Helicopter Carrying Texas Newlyweds Crashed Into Hill

A helicopter that crashed just 90 minutes after a wedding and killed the newlyweds inside missed clearing a 1,450-foot hill, the National Transportation Safety Board said in a preliminary report.

Will Byler and Bailee Ackerman Byler left their wedding on Nov. 3, in Uvalde and crashed just 90 minutes later.

The couple, both students at Sam Houston State University, died. So did the pilot, Vietnam veteran Gerald Green Lawrence.

In the preliminary report, investigators said that Lawrence tried clearing the hill but crashed about 100 feet from the apex. The report does not list a cause for the crash. Clear skies and a temperature of 63 degrees Fahrenheit were recorded at the time.

The hill that the Bell 206B helicopter slammed into is located about five miles east of the Byler family ranch where the couple took off from, and about 71 miles west of San Antonio International Airport, where they were headed.

The crash prompted a search-and-rescue mission, but rescuers couldn’t locate the chopper until daybreak, hours after it crashed.

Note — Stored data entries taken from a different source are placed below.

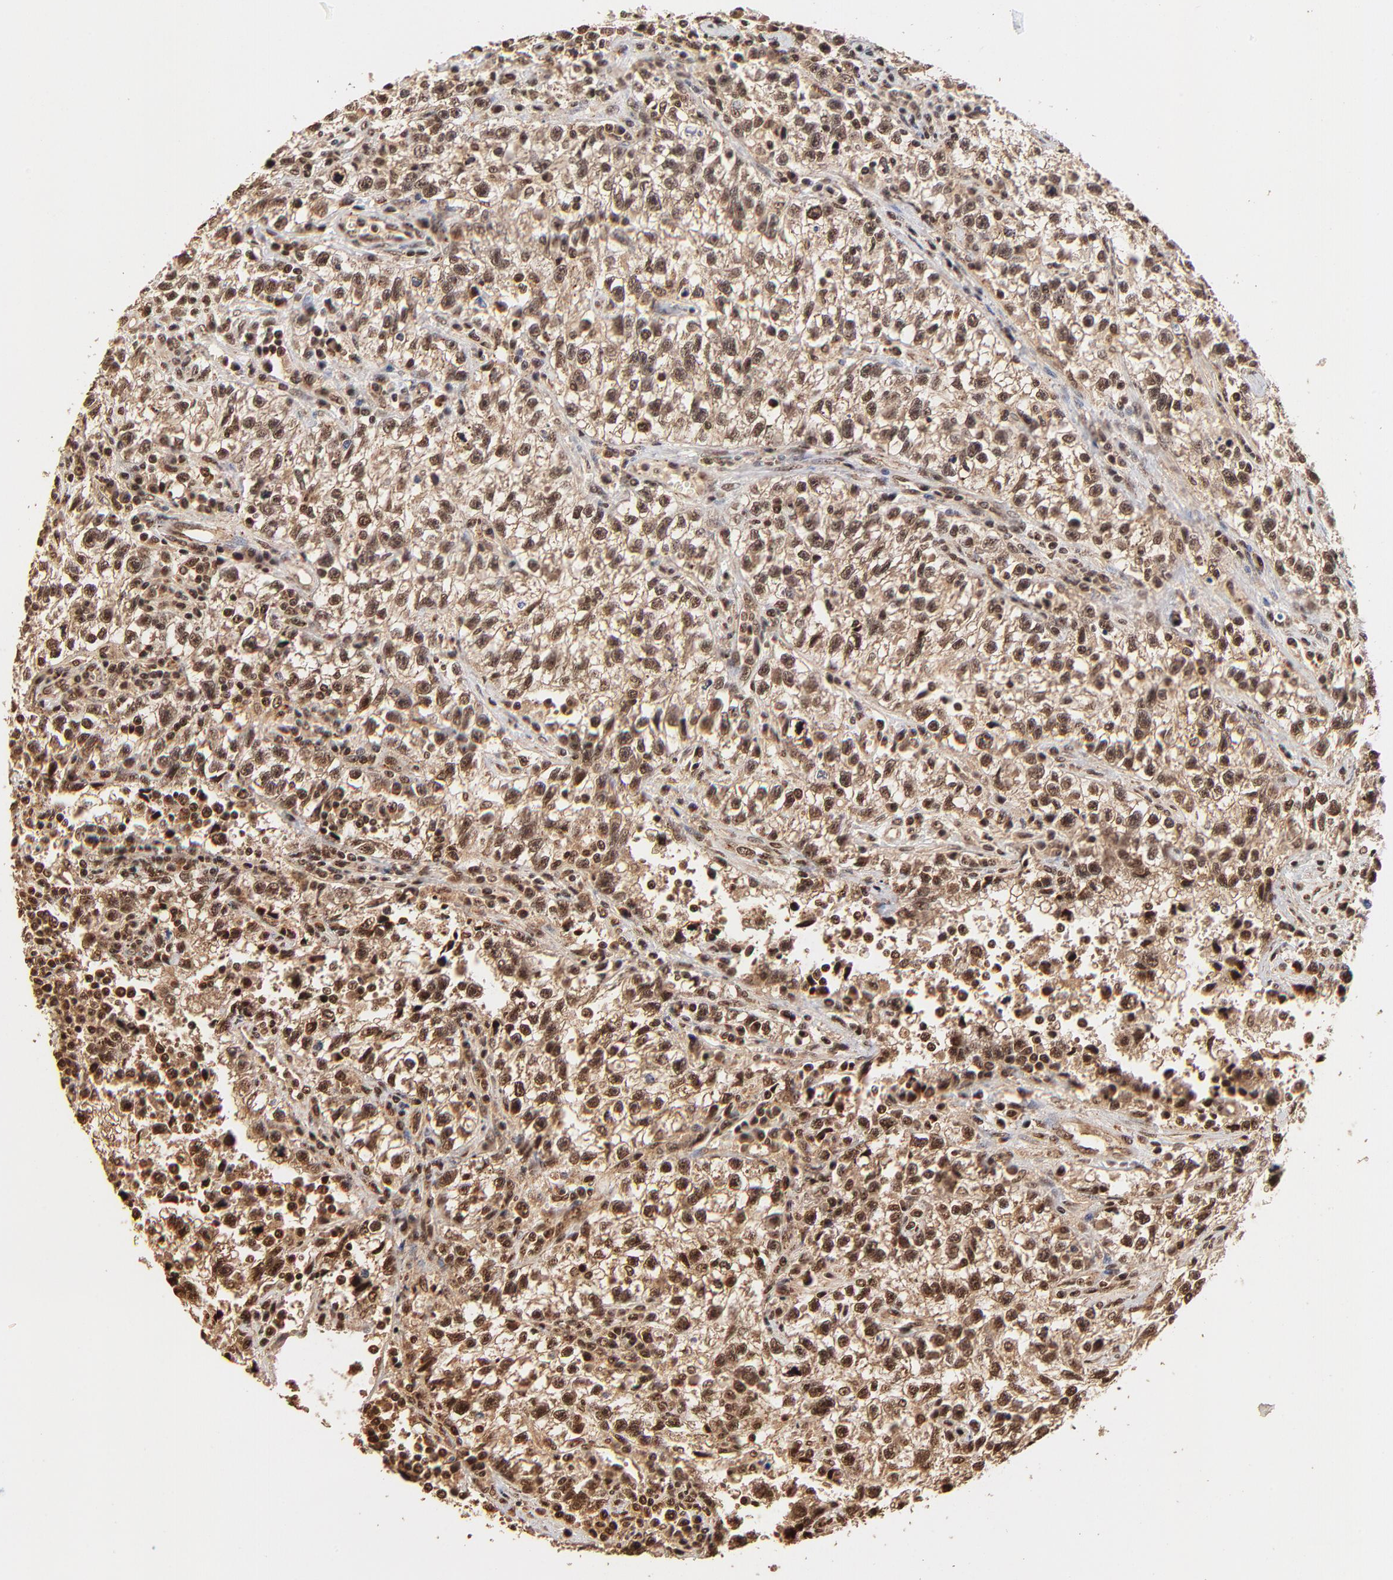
{"staining": {"intensity": "strong", "quantity": ">75%", "location": "cytoplasmic/membranous,nuclear"}, "tissue": "testis cancer", "cell_type": "Tumor cells", "image_type": "cancer", "snomed": [{"axis": "morphology", "description": "Seminoma, NOS"}, {"axis": "topography", "description": "Testis"}], "caption": "IHC micrograph of neoplastic tissue: human testis cancer stained using immunohistochemistry (IHC) reveals high levels of strong protein expression localized specifically in the cytoplasmic/membranous and nuclear of tumor cells, appearing as a cytoplasmic/membranous and nuclear brown color.", "gene": "MED12", "patient": {"sex": "male", "age": 38}}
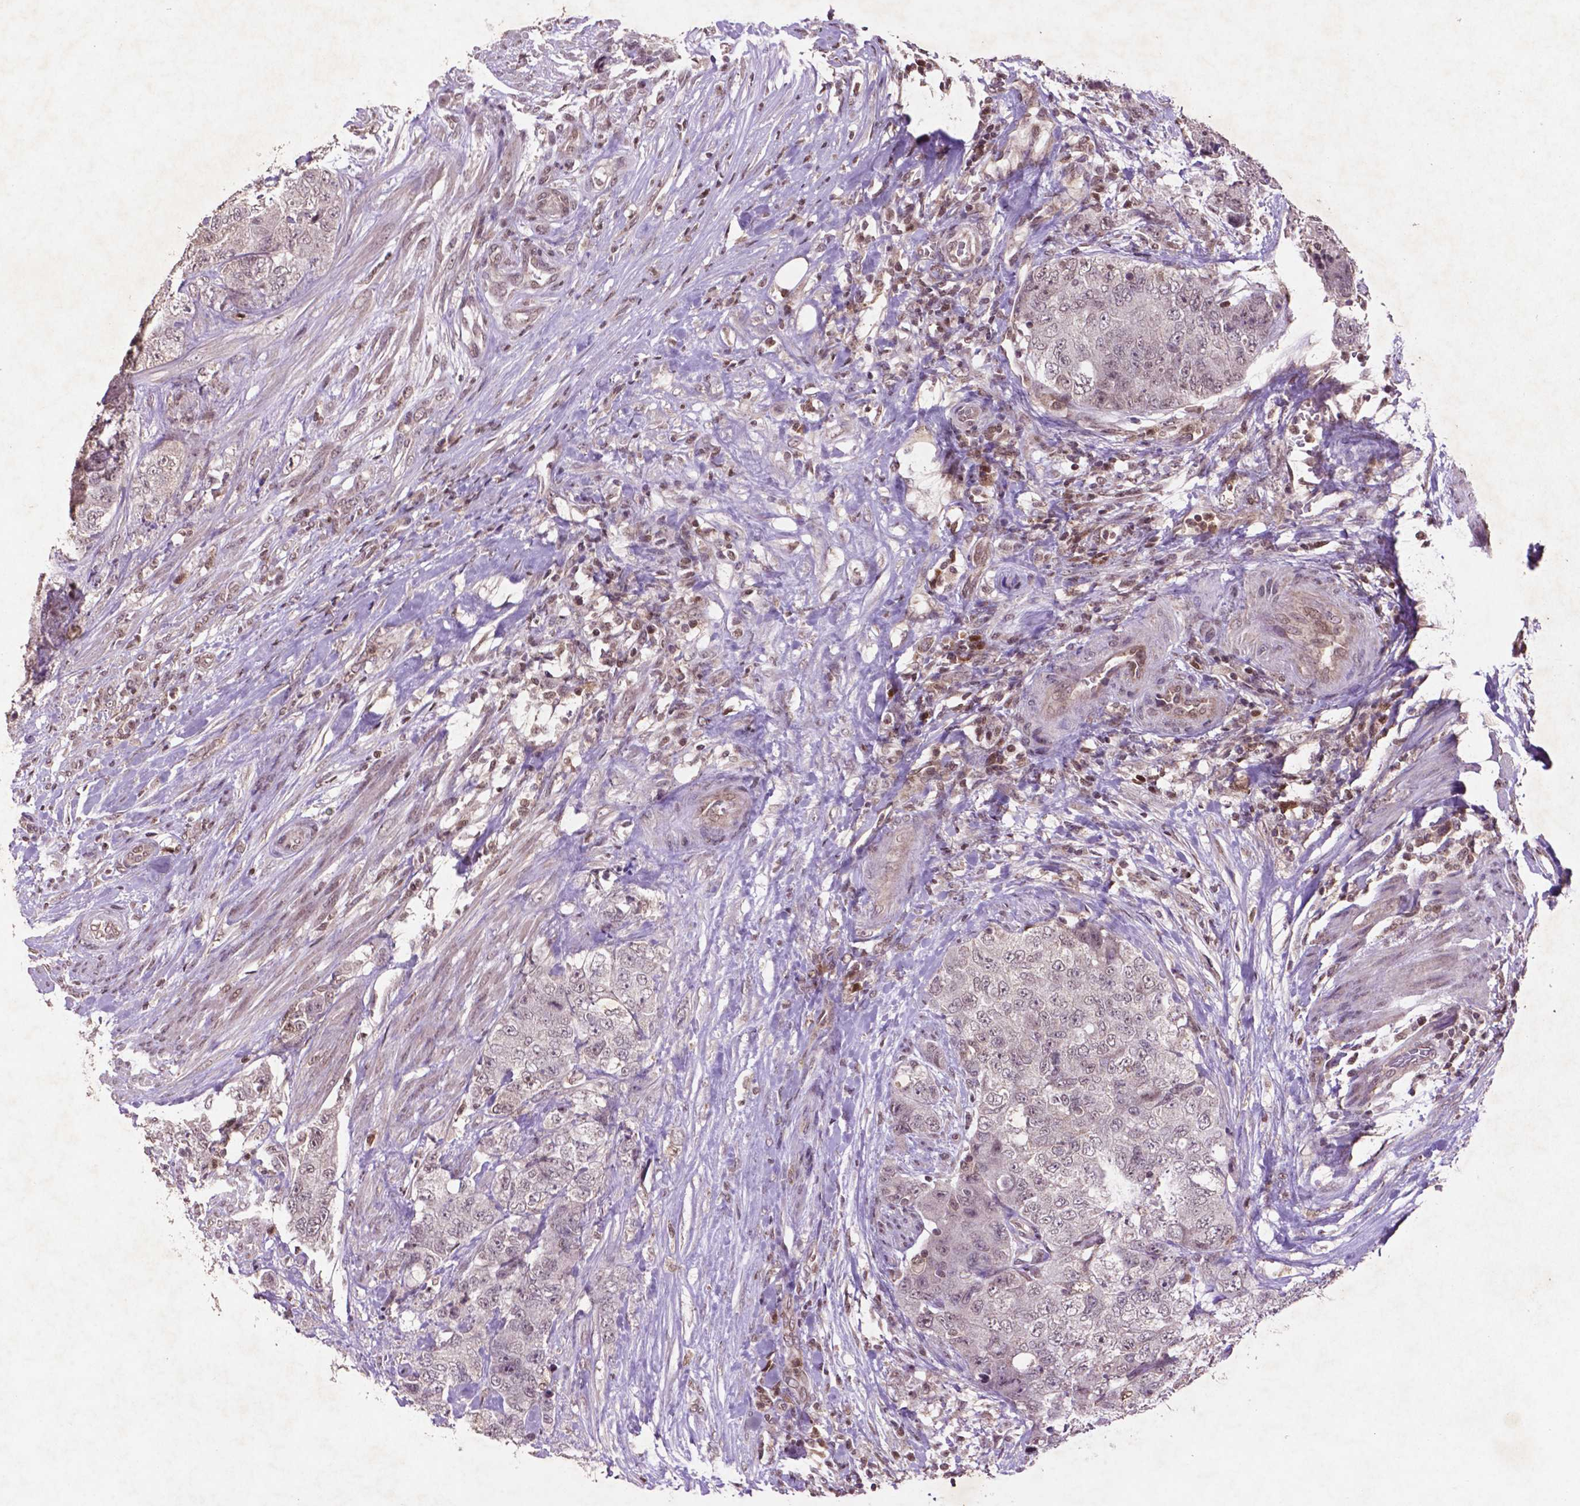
{"staining": {"intensity": "weak", "quantity": ">75%", "location": "nuclear"}, "tissue": "urothelial cancer", "cell_type": "Tumor cells", "image_type": "cancer", "snomed": [{"axis": "morphology", "description": "Urothelial carcinoma, High grade"}, {"axis": "topography", "description": "Urinary bladder"}], "caption": "Brown immunohistochemical staining in human urothelial cancer exhibits weak nuclear expression in approximately >75% of tumor cells.", "gene": "GLRX", "patient": {"sex": "female", "age": 78}}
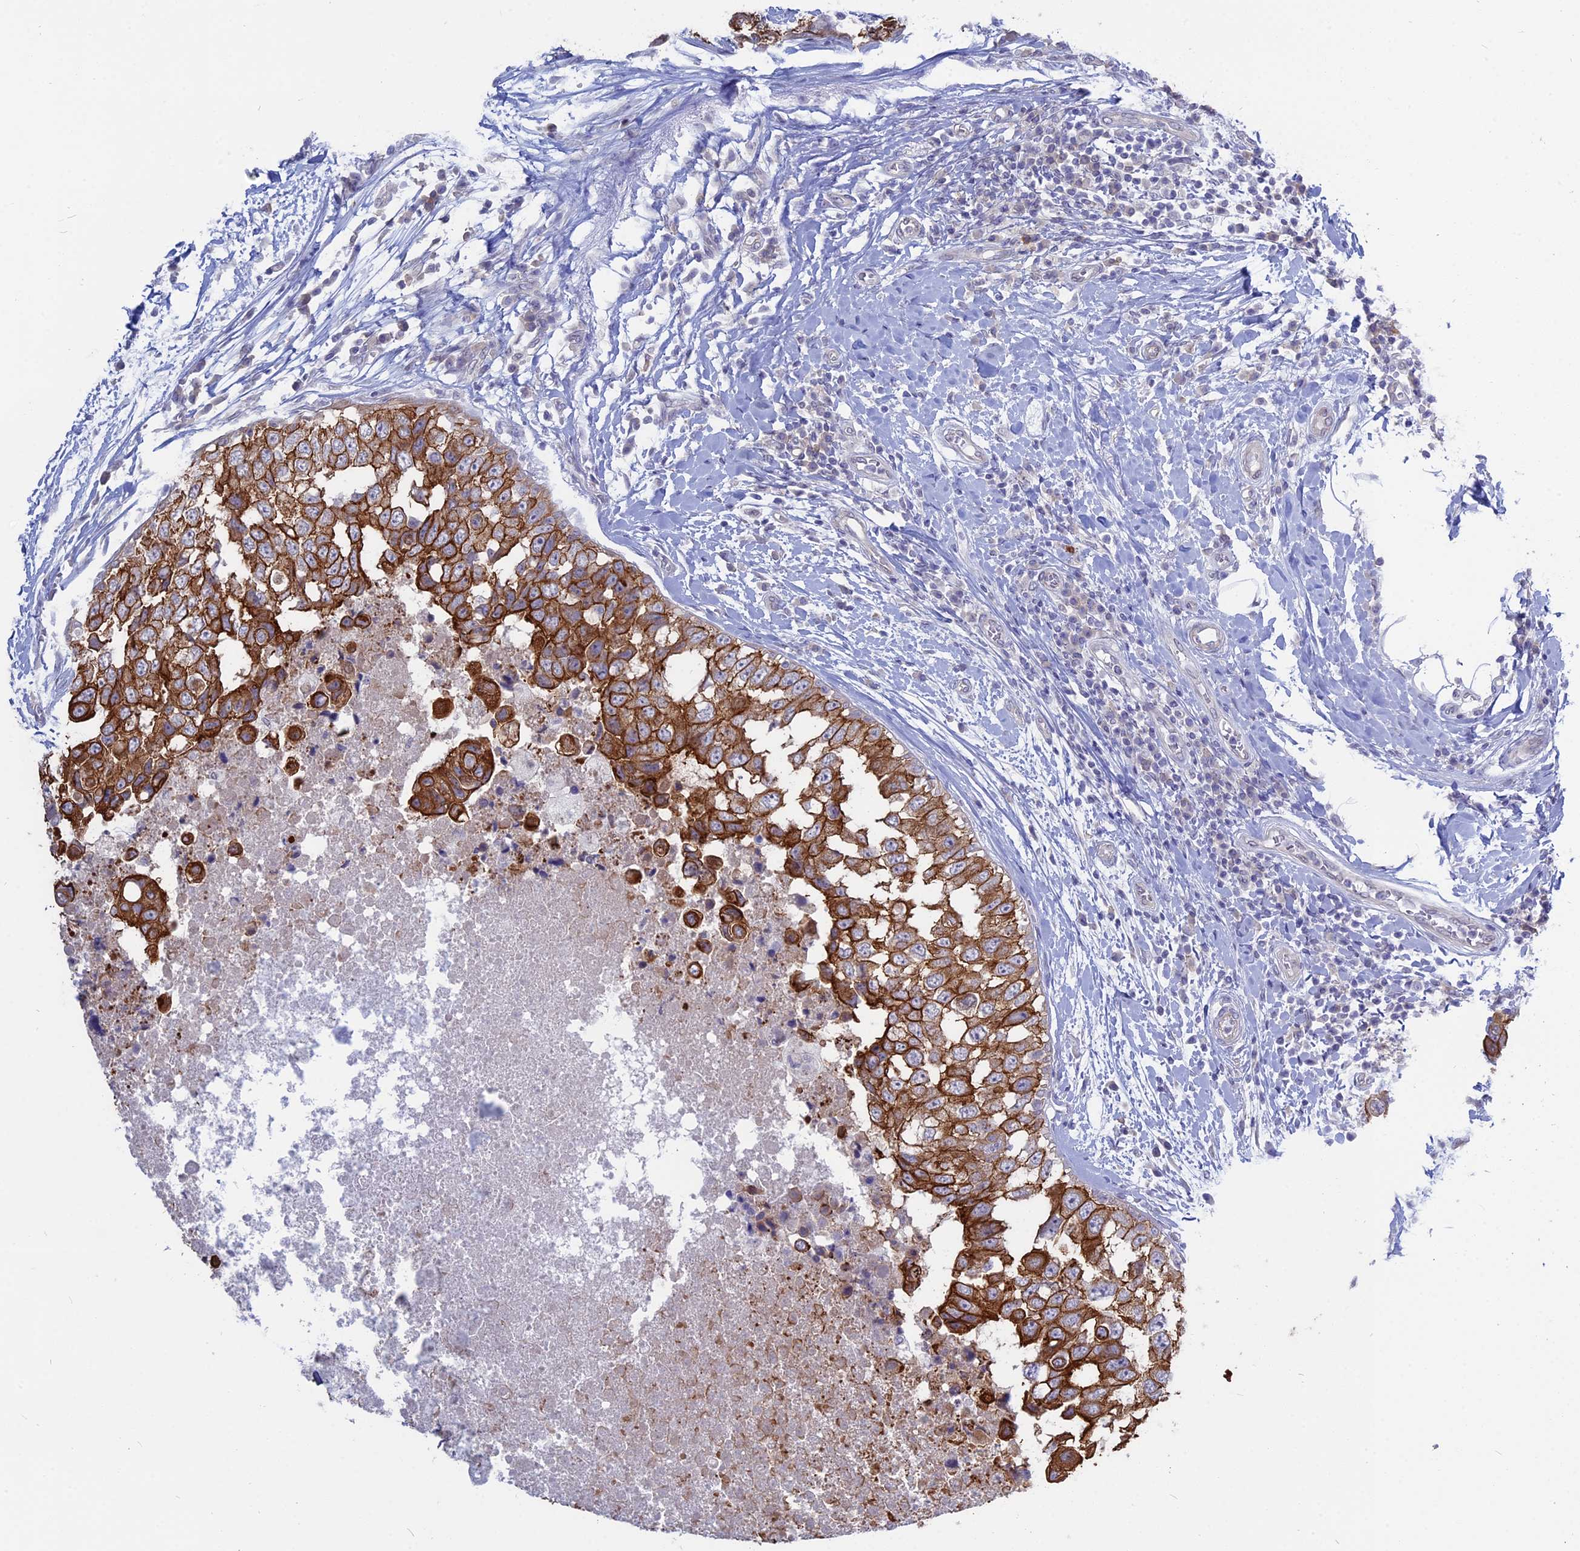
{"staining": {"intensity": "strong", "quantity": ">75%", "location": "cytoplasmic/membranous"}, "tissue": "breast cancer", "cell_type": "Tumor cells", "image_type": "cancer", "snomed": [{"axis": "morphology", "description": "Duct carcinoma"}, {"axis": "topography", "description": "Breast"}], "caption": "There is high levels of strong cytoplasmic/membranous positivity in tumor cells of breast intraductal carcinoma, as demonstrated by immunohistochemical staining (brown color).", "gene": "MYO5B", "patient": {"sex": "female", "age": 27}}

Investigators with the board previously said that Lawrence, 74, was “very experienced and highly qualified,” reported KENS 5. Hatch had logged about 24,000 hours flying.

‘Terrible Shape’

“The helicopter was in a terrible state, multiple pieces,” Texas Parks and Wildlife Department Rachel Kellner, a game warden who first responded to the scene, said, reported the San Antonio Express-News.

“We’re parents, too,” added game warden Dennis Gazaway. “And the circumstances were just overwhelming. This was the happiest day of their lives and they were in love.”

Family members were flown tot he site of the crash and spent about 30 minutes there. “They were mourning, certainly,” Gazaway said. “We tried to comfort them. I cannot fathom where the family would be emotionally at a time like that. I have two kids myself.”

According to the report, wreckage from the chopper was splayed along a path around 100 yards long leading up to the main portion. First responders attached ropes to the wreckage to keep it from rolling down the steep hillside.

The hillside prevented a detailed examination of the wreckage on site, investigators said. It was transported to a salvage facility for a detailed examination at a later date.